+++ Фрагмент текста
Колебания Бахметева закончились чем-то вроде компромисса - он возглавлял миссию, и после завершения ее работы мог вернуться обратно. Ему был обещан, в случае возвращения, тот же пост. 25 апреля 1917 года указом Временного правительства Бахметев был назначен начальником российской чрезвычайной миссии в США с возложением на него на время пребывания миссии в США управления российским посольством в Вашингтоне и присвоением на это время звания чрезвычайного и полномочного посла(21).

Среди бумаг Бахметева в Колумбийском университете сохранился его дипломатический паспорт. С фотографии смотрит коротко стриженый и довольно упитанный моложавый человек в очках; Бахметев был одет в тройку, с галстуком-бабочкой; в паспорт вклеена и фотография его жены, темноволосой, в пенсне, в темном платье, строгого учительского вида; она выглядела старше мужа.
++++++
+++ Перечень записей
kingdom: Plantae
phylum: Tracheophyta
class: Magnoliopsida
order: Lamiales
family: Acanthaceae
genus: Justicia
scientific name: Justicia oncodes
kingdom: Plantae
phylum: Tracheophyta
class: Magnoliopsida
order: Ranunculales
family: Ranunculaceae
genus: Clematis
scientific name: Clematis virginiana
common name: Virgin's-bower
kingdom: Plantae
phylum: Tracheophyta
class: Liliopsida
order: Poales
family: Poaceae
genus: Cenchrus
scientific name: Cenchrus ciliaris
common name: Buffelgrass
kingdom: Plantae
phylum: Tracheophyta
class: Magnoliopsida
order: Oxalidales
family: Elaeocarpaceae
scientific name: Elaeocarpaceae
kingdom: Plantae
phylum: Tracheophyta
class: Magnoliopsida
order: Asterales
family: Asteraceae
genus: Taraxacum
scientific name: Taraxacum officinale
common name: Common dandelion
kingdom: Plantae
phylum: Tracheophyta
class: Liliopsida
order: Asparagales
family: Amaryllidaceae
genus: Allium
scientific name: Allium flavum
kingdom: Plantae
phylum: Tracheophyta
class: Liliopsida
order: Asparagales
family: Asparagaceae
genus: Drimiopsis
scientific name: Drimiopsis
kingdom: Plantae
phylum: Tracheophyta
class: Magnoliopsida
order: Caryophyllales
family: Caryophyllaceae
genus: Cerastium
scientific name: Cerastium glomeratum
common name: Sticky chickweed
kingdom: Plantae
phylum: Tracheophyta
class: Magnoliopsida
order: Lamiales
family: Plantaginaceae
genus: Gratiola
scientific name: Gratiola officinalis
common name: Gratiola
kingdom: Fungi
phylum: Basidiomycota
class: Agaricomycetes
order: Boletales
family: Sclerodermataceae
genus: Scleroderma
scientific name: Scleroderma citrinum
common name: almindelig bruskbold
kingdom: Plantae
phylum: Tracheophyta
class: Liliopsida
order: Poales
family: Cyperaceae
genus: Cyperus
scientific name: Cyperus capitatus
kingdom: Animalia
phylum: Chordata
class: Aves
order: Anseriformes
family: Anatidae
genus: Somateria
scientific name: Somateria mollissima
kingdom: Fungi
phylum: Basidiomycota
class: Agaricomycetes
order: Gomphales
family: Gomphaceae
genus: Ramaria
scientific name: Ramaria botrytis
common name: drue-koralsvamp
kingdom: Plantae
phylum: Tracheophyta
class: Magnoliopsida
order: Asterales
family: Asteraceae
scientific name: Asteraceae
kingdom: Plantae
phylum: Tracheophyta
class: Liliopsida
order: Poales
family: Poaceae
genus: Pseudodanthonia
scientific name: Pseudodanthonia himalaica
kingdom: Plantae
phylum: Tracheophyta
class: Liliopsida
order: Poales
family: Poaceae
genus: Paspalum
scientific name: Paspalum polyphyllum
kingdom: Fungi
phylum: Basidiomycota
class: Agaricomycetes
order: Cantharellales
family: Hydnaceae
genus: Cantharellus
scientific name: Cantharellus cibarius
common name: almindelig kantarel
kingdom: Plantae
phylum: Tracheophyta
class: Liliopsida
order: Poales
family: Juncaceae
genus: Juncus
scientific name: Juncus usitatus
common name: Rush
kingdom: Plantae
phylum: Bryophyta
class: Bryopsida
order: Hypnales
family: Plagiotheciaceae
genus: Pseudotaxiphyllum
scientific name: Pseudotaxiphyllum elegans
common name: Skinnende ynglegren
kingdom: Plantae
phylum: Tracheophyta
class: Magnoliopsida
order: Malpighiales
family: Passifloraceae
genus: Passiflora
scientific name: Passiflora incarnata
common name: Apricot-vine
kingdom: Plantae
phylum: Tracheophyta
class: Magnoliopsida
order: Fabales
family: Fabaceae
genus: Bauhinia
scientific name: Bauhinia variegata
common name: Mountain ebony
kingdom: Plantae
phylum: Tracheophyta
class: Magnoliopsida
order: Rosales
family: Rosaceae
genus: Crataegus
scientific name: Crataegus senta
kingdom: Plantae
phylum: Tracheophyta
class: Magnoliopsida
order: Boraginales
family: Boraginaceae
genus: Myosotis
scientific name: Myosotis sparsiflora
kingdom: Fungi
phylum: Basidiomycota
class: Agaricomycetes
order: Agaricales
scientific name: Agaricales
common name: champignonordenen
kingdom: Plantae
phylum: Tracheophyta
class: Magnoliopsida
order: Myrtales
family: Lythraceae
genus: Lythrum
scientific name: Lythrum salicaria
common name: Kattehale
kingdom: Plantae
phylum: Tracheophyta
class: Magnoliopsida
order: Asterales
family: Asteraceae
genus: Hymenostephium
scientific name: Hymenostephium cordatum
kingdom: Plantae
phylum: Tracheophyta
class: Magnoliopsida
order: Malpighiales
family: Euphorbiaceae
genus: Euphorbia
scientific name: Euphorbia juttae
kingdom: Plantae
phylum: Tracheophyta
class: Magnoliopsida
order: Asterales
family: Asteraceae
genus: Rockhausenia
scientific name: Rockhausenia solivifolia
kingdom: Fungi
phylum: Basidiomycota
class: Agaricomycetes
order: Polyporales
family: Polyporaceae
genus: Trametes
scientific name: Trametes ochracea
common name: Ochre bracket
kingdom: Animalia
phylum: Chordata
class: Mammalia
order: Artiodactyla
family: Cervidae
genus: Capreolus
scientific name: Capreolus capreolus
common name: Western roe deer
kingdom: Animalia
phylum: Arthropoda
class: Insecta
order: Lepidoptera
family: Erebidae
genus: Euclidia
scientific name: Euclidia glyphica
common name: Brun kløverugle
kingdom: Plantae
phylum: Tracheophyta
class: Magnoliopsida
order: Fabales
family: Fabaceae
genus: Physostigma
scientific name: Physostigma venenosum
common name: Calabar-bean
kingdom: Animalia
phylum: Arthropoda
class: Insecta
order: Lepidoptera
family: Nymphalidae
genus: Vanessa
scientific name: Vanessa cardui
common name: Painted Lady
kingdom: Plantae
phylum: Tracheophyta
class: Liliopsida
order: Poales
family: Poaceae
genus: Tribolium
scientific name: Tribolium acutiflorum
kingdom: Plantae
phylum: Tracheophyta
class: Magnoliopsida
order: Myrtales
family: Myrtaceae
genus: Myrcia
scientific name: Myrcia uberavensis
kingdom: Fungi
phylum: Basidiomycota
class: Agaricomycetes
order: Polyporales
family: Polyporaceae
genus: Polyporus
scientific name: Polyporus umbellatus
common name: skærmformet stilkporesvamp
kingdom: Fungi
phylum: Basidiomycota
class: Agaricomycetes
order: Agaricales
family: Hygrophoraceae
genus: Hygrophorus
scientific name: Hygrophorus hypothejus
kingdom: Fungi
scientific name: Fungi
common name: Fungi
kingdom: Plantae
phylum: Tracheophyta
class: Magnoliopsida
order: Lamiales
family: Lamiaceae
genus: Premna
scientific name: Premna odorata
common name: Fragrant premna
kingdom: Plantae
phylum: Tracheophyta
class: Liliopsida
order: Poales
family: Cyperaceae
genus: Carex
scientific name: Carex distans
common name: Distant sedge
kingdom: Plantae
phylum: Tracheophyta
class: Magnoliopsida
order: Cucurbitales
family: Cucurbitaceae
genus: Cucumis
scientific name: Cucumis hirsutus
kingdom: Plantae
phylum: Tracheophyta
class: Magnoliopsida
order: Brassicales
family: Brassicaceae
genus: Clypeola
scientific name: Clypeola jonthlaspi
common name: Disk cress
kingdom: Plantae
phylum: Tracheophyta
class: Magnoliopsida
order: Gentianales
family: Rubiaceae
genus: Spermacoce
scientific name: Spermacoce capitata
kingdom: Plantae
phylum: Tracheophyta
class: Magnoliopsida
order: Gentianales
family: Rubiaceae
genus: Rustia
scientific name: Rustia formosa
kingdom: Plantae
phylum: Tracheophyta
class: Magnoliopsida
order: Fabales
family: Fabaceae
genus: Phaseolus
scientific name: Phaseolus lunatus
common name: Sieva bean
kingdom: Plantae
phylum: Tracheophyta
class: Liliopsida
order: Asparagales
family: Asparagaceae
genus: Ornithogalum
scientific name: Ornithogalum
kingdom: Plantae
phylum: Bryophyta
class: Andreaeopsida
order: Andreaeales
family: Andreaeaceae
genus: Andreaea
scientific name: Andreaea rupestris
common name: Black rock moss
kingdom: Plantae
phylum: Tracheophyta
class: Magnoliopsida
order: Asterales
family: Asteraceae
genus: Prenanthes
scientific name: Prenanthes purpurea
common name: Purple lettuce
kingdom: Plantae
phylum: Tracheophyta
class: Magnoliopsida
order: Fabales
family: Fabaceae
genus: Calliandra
++++++
### Задание A:
Воспроизведите дословно часть текста о Бахметеве, начиная со слов «Среди бумаг Бахметева» и заканчивая словами «выглядела старше мужа.» включительно.
### Задание B:
Какого числа, согласно тексту о Бахметеве, указом Временного правительства он был назначен начальником российской чрезвычайной миссии в США?
Записи не имеют никакого отношения к тексту о Бахметеве.

### Итоговый ответ A:
Среди бумаг Бахметева в Колумбийском университете сохранился его дипломатический паспорт. С фотографии смотрит коротко стриженый и довольно упитанный моложавый человек в очках; Бахметев был одет в тройку, с галстуком-бабочкой; в паспорт вклеена и фотография его жены, темноволосой, в пенсне, в темном платье, строгого учительского вида; она выглядела старше мужа.

### Итоговый ответ B:
25 апреля 1917 года.